First, SB 162 builds upon SB 398’s signal to the blockchain ecosystem that Nevada understands and embraces blockchain technology in its different forms. Being the first state in the country to demonstrate to public blockchain developers that Nevada understands their technology is a powerful driver of economic development because public blockchain companies and investors now know that Nevada is the only state that specifically recognizes public blockchain technology. SB 398 showed that thoughtful legislation will spur economic development and we anticipate that having this level of clarity in SB 162 will result in similar public blockchain investment and growth.
Additionally, public and permissioned blockchains are architecturally different. Public chains allow any person to participate in the network, while permissioned chains limit who can participate. As both architectures evolve and more people interact with blockchain technology, the public policy and consumer protection topics related to each will begin to diverge. As such, differentiating between the two types of chains with thoughtful legislation will allow public policymakers and regulators to narrowly address the unique needs of each architecture individually rather than collectively.

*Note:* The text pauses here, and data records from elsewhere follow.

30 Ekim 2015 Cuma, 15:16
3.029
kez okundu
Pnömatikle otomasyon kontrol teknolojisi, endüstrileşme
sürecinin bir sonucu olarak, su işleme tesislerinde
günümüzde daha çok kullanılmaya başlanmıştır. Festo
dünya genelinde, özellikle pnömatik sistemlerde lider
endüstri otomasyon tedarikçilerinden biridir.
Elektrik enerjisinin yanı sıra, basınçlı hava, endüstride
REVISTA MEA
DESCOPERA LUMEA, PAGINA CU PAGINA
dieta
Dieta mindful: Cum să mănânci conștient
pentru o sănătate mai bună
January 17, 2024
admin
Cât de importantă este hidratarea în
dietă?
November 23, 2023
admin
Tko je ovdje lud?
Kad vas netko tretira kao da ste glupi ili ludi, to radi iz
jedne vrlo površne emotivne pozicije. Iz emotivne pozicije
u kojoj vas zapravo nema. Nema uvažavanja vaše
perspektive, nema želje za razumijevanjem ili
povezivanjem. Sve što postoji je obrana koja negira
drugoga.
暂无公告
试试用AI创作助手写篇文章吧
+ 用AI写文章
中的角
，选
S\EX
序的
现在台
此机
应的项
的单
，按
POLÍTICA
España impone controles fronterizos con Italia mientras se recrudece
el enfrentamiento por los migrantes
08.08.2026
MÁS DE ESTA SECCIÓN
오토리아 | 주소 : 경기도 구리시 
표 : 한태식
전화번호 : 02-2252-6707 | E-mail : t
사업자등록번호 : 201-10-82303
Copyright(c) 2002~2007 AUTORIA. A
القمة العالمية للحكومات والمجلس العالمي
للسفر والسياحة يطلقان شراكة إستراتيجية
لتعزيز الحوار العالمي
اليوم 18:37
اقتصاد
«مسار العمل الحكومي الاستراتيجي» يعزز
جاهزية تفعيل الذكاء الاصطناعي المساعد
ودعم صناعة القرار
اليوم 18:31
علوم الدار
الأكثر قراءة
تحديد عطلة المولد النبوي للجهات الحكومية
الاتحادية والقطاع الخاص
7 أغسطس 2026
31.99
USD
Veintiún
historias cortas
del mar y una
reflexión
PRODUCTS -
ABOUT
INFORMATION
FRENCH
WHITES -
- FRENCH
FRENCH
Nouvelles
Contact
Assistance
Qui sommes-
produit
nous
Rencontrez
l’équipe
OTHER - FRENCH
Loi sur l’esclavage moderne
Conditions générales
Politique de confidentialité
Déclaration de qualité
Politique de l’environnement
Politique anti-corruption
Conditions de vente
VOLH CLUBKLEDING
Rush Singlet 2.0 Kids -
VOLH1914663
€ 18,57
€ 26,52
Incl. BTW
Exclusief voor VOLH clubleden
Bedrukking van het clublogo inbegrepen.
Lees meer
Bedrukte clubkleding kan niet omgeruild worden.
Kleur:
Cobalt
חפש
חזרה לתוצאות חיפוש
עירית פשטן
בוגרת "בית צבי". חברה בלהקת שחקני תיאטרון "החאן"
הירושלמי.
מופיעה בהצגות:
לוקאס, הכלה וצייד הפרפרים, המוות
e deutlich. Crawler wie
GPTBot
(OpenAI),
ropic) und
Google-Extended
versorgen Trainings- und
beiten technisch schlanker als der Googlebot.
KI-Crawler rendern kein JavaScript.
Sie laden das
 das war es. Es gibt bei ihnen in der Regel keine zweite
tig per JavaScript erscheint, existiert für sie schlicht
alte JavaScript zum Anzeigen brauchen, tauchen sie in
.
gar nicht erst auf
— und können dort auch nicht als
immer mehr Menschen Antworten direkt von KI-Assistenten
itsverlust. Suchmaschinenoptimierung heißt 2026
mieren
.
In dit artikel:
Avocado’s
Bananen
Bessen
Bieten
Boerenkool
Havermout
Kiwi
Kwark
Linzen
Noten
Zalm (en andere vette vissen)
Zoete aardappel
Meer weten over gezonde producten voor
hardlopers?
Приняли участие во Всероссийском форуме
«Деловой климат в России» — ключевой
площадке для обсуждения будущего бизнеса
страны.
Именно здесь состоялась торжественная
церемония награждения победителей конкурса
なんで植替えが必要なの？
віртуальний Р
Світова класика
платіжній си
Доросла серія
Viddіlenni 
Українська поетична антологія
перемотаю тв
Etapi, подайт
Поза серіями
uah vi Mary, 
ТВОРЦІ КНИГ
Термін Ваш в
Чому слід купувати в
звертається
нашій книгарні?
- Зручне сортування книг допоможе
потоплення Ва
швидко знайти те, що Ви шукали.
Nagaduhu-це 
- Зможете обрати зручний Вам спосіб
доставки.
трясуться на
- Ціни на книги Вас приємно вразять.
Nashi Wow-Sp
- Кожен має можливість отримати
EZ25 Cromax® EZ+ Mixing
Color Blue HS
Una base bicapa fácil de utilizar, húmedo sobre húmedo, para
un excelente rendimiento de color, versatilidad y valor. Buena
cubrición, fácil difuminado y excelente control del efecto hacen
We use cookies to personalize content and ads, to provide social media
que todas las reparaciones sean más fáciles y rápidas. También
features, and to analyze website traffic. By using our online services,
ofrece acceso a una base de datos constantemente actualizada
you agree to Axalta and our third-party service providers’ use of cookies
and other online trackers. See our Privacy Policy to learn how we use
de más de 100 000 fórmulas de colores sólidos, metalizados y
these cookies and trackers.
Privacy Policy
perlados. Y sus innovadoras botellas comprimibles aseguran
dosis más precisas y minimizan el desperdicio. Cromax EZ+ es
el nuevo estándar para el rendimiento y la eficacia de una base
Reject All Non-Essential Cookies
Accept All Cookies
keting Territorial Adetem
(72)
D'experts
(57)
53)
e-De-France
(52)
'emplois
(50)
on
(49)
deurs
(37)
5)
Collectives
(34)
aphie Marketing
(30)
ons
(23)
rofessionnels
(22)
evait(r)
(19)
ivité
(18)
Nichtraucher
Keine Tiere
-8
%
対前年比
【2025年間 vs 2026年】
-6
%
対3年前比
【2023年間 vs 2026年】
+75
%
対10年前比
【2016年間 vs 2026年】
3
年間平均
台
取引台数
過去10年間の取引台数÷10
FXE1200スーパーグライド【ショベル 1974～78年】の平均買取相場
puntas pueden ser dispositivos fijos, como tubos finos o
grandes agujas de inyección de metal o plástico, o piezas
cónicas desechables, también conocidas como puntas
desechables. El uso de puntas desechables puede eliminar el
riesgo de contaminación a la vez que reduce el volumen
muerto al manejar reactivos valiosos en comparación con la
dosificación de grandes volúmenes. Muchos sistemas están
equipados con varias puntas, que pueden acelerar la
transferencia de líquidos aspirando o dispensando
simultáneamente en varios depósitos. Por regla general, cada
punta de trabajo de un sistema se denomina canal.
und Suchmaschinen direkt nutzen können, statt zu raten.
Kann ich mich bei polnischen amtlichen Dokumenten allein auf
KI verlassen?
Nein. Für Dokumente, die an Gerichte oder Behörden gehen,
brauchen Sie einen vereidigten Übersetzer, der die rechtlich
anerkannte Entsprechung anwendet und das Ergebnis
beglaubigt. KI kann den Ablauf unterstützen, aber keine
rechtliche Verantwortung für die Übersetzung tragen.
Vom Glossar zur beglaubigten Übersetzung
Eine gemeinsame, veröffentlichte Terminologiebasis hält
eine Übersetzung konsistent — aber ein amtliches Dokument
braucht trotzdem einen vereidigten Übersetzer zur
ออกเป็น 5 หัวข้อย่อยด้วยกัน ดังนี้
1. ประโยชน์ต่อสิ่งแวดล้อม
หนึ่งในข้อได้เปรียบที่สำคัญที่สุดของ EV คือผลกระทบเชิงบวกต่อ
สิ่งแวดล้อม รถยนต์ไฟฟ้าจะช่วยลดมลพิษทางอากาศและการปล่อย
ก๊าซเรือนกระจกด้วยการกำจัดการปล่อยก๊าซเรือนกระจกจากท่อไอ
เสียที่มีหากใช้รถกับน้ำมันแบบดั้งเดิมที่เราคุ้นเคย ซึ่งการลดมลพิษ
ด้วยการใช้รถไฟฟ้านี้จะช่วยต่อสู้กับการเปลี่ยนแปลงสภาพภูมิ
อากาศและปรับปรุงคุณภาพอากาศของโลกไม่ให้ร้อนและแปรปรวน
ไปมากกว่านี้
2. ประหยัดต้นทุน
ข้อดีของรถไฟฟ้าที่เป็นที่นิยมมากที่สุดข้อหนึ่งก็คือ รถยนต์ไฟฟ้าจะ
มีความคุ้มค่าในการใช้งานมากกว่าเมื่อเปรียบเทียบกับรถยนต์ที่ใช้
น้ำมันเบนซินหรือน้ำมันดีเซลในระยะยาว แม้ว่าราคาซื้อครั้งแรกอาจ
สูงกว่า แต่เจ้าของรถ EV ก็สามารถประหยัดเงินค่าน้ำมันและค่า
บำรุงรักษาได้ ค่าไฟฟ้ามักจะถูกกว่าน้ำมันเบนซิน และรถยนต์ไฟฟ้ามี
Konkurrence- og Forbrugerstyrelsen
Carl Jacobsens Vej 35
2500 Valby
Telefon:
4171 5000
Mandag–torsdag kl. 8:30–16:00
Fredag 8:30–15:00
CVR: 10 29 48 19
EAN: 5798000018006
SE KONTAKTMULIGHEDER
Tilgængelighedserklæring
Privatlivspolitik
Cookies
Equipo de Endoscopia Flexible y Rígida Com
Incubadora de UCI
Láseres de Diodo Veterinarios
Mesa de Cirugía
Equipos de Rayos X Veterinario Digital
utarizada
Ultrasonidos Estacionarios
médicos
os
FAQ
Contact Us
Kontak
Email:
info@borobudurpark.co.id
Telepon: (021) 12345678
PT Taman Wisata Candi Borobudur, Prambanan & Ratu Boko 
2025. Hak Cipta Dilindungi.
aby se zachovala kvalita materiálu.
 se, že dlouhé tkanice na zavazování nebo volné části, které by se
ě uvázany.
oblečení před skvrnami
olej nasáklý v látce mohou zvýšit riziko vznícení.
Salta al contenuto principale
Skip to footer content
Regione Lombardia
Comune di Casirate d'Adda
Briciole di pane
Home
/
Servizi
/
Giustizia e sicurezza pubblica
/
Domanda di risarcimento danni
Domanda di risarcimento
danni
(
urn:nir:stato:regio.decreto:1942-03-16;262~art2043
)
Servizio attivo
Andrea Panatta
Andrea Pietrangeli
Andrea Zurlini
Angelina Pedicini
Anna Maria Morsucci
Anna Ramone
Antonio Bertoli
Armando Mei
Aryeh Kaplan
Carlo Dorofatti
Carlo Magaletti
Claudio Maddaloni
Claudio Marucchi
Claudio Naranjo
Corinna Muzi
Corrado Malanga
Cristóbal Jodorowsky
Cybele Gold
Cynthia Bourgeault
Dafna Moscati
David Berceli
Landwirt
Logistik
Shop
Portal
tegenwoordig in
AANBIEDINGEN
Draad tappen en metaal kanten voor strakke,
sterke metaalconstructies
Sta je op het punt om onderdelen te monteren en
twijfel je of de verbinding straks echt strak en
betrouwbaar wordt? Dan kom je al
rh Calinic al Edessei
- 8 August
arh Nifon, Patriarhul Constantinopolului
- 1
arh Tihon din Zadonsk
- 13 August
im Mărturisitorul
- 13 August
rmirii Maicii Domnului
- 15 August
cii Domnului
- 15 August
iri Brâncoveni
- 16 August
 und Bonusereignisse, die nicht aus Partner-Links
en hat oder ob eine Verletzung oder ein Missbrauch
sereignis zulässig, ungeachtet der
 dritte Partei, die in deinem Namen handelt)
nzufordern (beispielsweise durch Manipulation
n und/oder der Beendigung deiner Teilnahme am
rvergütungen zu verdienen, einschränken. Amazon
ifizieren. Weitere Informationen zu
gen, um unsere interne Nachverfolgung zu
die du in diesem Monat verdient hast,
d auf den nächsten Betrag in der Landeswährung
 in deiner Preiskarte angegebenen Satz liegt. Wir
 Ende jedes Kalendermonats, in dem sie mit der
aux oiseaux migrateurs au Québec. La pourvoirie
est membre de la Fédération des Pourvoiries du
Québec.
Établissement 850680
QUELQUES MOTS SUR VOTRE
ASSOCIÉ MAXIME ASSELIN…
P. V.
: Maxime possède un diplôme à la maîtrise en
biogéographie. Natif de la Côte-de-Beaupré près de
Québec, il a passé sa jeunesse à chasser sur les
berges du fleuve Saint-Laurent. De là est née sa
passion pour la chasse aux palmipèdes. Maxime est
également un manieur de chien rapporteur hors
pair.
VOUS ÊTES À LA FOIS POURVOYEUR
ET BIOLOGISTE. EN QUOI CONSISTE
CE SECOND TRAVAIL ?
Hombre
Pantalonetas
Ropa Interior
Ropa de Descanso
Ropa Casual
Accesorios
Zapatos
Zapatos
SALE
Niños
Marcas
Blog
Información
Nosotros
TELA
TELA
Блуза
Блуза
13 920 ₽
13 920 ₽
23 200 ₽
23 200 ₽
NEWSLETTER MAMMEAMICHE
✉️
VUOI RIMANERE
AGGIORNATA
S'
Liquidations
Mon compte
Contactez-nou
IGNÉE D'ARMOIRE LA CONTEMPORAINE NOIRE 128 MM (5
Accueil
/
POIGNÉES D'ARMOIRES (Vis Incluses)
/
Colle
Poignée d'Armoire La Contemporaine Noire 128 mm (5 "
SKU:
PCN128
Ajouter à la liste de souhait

Lastly, and most importantly, the potential for public blockchain technology to revolutionize many of our digital interactions in ways that truly return power to the individual is almost unlimited. While permissioned blockchains have the potential to incrementally improve existing systems, public blockchains have the potential to shift paradigms in digital identity, voting, medical record management, and financial services, to name a few possibilities. Having a statutory definition for public blockchain technology in Nevada will help set the foundation for this new way of life and move Nevada one step closer to becoming the public blockchain capital of the world.
Matthew Digesti is Vice President of Government Affairs & Strategic Initiatives at Blockchains.